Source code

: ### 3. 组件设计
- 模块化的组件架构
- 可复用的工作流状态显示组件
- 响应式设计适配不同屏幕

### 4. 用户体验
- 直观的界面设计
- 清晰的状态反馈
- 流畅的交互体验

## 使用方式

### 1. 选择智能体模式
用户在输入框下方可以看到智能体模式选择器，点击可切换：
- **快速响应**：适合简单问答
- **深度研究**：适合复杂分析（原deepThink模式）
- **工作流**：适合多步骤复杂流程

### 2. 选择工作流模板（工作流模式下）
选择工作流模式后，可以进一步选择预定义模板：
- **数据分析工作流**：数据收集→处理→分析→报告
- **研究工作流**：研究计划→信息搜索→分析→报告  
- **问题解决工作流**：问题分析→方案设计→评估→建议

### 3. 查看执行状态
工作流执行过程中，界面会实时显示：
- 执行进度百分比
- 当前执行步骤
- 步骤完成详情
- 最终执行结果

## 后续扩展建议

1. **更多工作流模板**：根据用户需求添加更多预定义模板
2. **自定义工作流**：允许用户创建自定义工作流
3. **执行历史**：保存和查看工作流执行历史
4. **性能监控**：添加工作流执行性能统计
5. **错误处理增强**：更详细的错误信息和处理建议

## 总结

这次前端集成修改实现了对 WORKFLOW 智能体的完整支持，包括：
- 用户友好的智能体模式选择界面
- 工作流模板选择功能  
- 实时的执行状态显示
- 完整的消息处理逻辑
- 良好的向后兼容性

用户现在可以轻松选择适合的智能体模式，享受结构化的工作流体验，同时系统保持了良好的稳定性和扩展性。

──────────────────────────────

*WORK INSTRUCTION*
Copy the lines above exactly as they appear.

*EXPECTED ANSWER*
Source code

: ### 3. 组件设计
- 模块化的组件架构
- 可复用的工作流状态显示组件
- 响应式设计适配不同屏幕

### 4. 用户体验
- 直观的界面设计
- 清晰的状态反馈
- 流畅的交互体验

## 使用方式

### 1. 选择智能体模式
用户在输入框下方可以看到智能体模式选择器，点击可切换：
- **快速响应**：适合简单问答
- **深度研究**：适合复杂分析（原deepThink模式）
- **工作流**：适合多步骤复杂流程

### 2. 选择工作流模板（工作流模式下）
选择工作流模式后，可以进一步选择预定义模板：
- **数据分析工作流**：数据收集→处理→分析→报告
- **研究工作流**：研究计划→信息搜索→分析→报告  
- **问题解决工作流**：问题分析→方案设计→评估→建议

### 3. 查看执行状态
工作流执行过程中，界面会实时显示：
- 执行进度百分比
- 当前执行步骤
- 步骤完成详情
- 最终执行结果

## 后续扩展建议

1. **更多工作流模板**：根据用户需求添加更多预定义模板
2. **自定义工作流**：允许用户创建自定义工作流
3. **执行历史**：保存和查看工作流执行历史
4. **性能监控**：添加工作流执行性能统计
5. **错误处理增强**：更详细的错误信息和处理建议

## 总结

这次前端集成修改实现了对 WORKFLOW 智能体的完整支持，包括：
- 用户友好的智能体模式选择界面
- 工作流模板选择功能  
- 实时的执行状态显示
- 完整的消息处理逻辑
- 良好的向后兼容性

用户现在可以轻松选择适合的智能体模式，享受结构化的工作流体验，同时系统保持了良好的稳定性和扩展性。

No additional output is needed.